Human culture includes diverse strategies for living; its greatest challenge is science and technology. These provide the underlying conditions for our interrelated planetary community but also its pressure on the global ecosystem. They are essential for human life and they thoroughly condition the future of the planet. Culture functions to guide behavior comparably to the role of physico-bio-genetic systems in plants and animals. Its interpretation challenges us intellectually and spiritually. Hefner opts for a non-dualistic interpretation: technology, like all culture, is an emergent form of nature grounded in human neurobiology. Still, as a thoroughly technological civilization we now face a crisis not merely of “tools out of control,” but of an all-permeating form of existence that threatens to turn against itself and nature. He calls for “a re-organization of consciousness” adequate to this crisis.

Christian theology, through the doctrine of creation, can provide such perspective. The natural world is vested in meaning by its relation to God as creator ex nihilo; nature is entirely God’s project, what God intended. The doctrine of continuing creation emphasizes the way in which, at every moment of time, God creates in freedom and love, giving the world its evolutionary character, purpose, and meaning. Our understanding of nature’s meaning arises in the context of our scientific experience of the world, including randomness and genetic predisposition. Humanity, as created in the imago Dei, becomes a metaphor for the meaning of nature. Human sin represents the epistemic distance between the actual human condition and the primordial intentionality and love that God bequeaths the world. The key question for relating theology to science should be whether we believe that what governs the world at its depths is divine love. The Incarnation and the sacraments are pivotal theological affirmations that nature is capable of being an instrument of God’s will and purpose. In Jesus Christ we discover both the normative image of God and the instantiated character of God’s freedom, intentionality, and love.

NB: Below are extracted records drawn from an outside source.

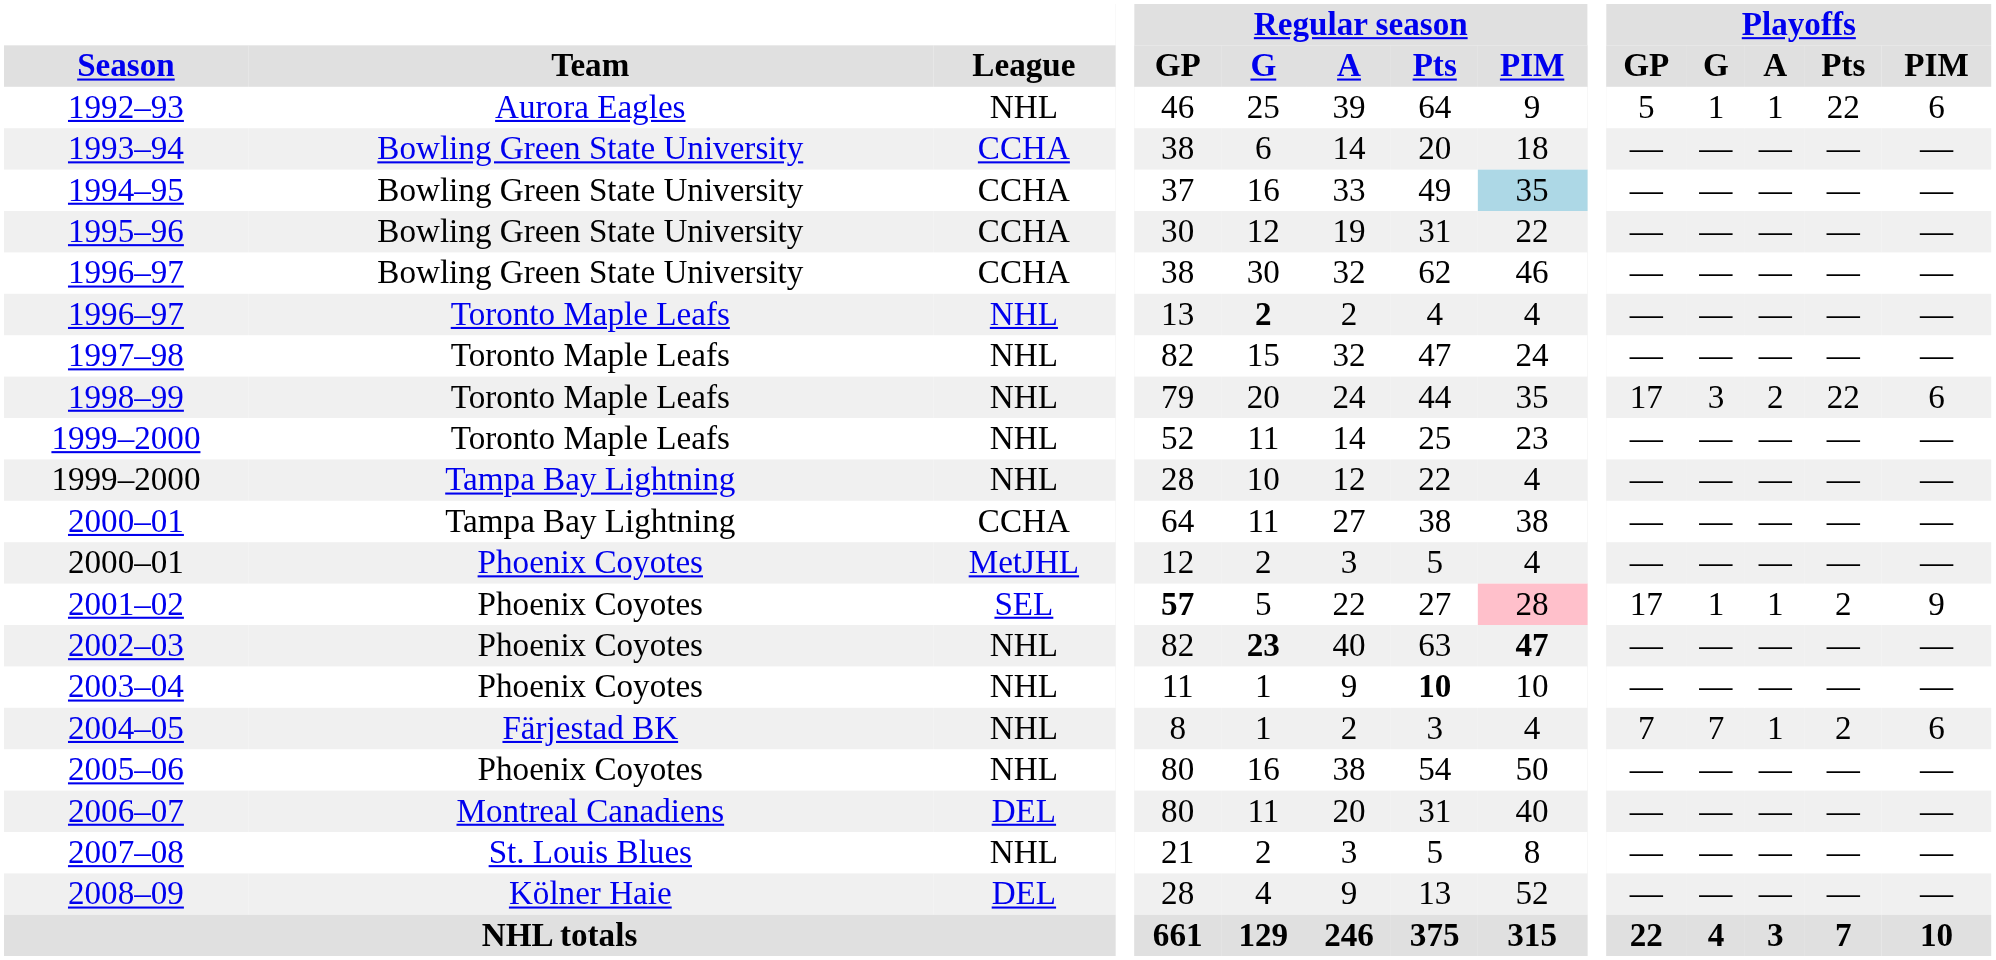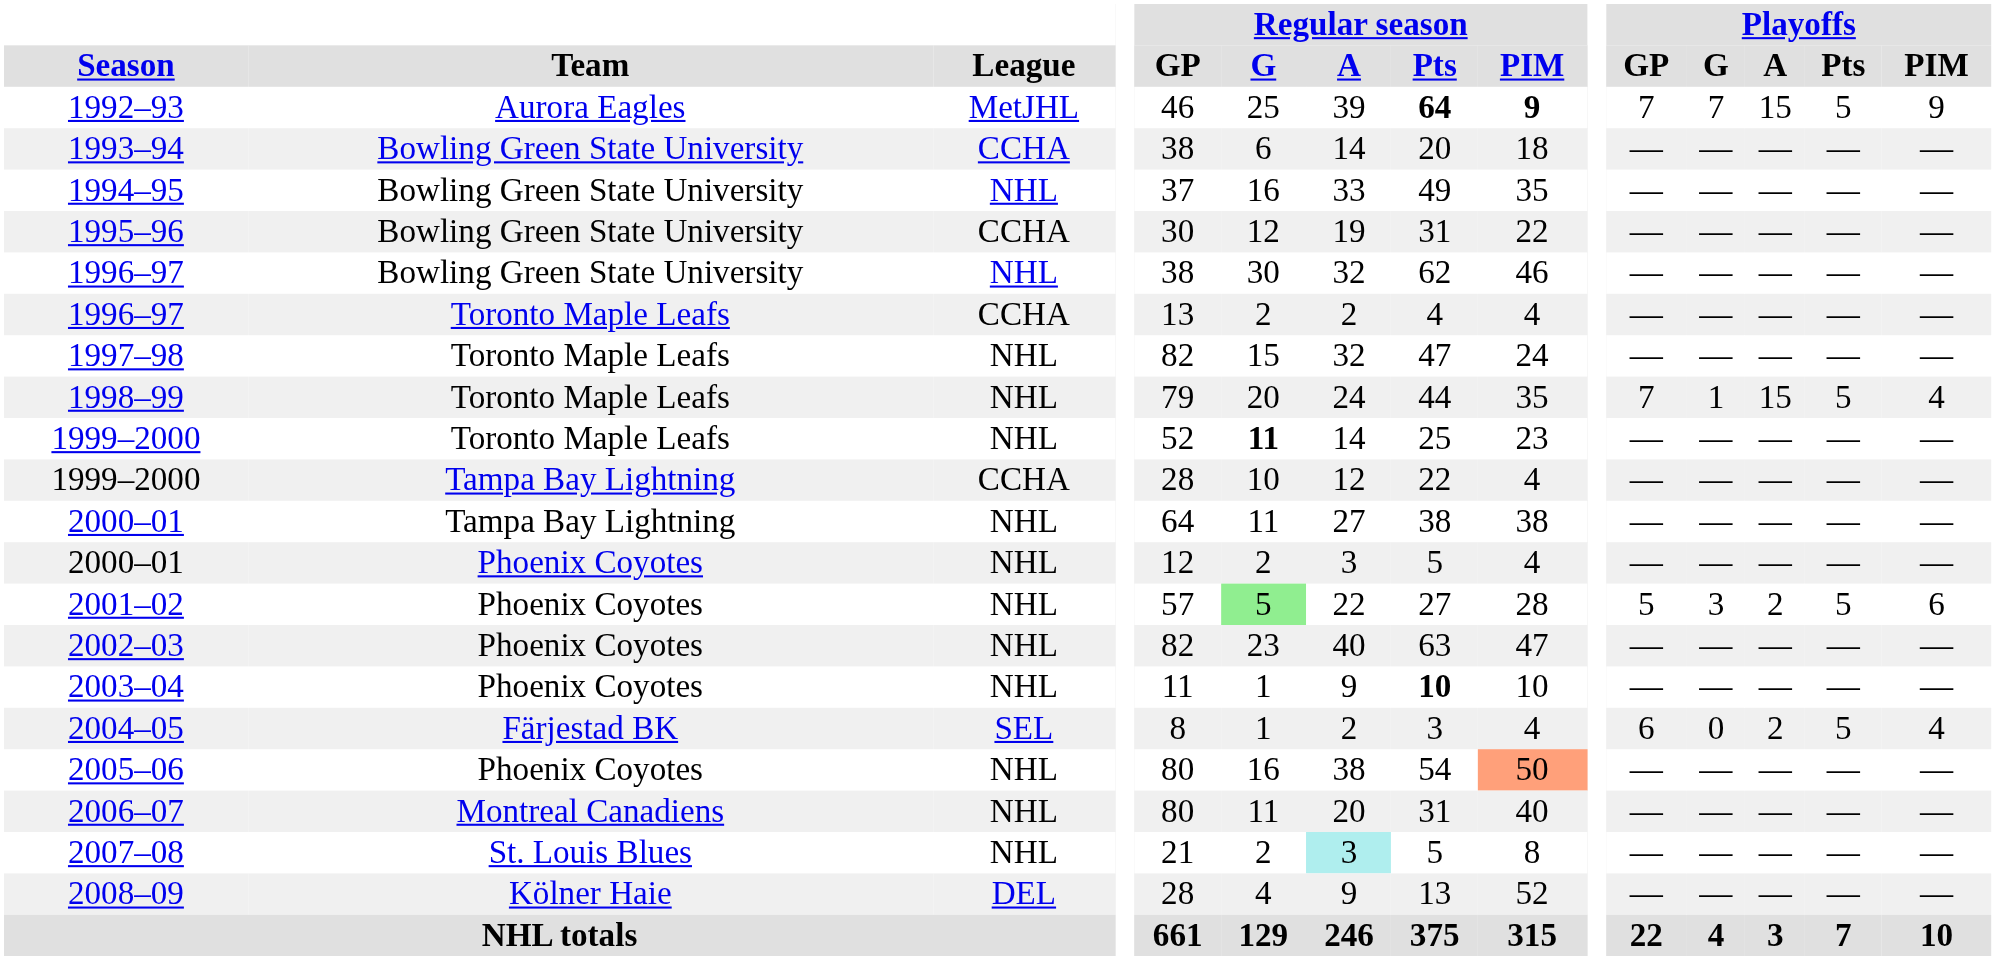1992–93 | League: NHL -> MetJHL
1992–93 | Regular season / Pts: normal -> bold
1992–93 | Regular season / PIM: normal -> bold
1992–93 | Playoffs / GP: 5 -> 7
1992–93 | Playoffs / G: 1 -> 7
1992–93 | Playoffs / A: 1 -> 15
1992–93 | Playoffs / Pts: 22 -> 5
1992–93 | Playoffs / PIM: 6 -> 9
1994–95 | League: CCHA -> NHL
1994–95 | Regular season / PIM: lightblue background -> no background
1996–97 / Bowling Green State University | League: CCHA -> NHL
1996–97 / Toronto Maple Leafs | League: NHL -> CCHA
1996–97 / Toronto Maple Leafs | Regular season / G: bold -> normal
1998–99 | Playoffs / GP: 17 -> 7
1998–99 | Playoffs / G: 3 -> 1
1998–99 | Playoffs / A: 2 -> 15
1998–99 | Playoffs / Pts: 22 -> 5
1998–99 | Playoffs / PIM: 6 -> 4
1999–2000 / Toronto Maple Leafs | Regular season / G: normal -> bold
1999–2000 / Tampa Bay Lightning | League: NHL -> CCHA
2000–01 / Tampa Bay Lightning | League: CCHA -> NHL
2000–01 / Phoenix Coyotes | League: MetJHL -> NHL
2001–02 | League: SEL -> NHL
2001–02 | Regular season / GP: bold -> normal
2001–02 | Regular season / G: no background -> lightgreen background
2001–02 | Regular season / PIM: pink background -> no background
2001–02 | Playoffs / GP: 17 -> 5
2001–02 | Playoffs / G: 1 -> 3
2001–02 | Playoffs / A: 1 -> 2
2001–02 | Playoffs / Pts: 2 -> 5
2001–02 | Playoffs / PIM: 9 -> 6
2002–03 | Regular season / G: bold -> normal
2002–03 | Regular season / PIM: bold -> normal
2004–05 | League: NHL -> SEL
2004–05 | Playoffs / GP: 7 -> 6
2004–05 | Playoffs / G: 7 -> 0
2004–05 | Playoffs / A: 1 -> 2
2004–05 | Playoffs / Pts: 2 -> 5
2004–05 | Playoffs / PIM: 6 -> 4
2005–06 | Regular season / PIM: no background -> lightsalmon background
2006–07 | League: DEL -> NHL
2007–08 | Regular season / A: no background -> paleturquoise background
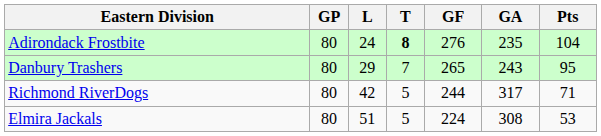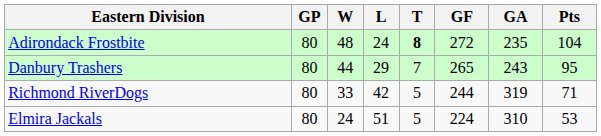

Hefner concludes with six claims regarding the created co-creator as a fully natural creature illuminating the capabilities of nature, the convergence of the human project and the project of nature, and the transcendence and freedom of both. The evolution of the created co- creator reveals that nature’s project is also God’s project, and the human project must be in the service of nature’s project. The imago Dei, and particularly Christ, gives content to God’s intentionality for this project.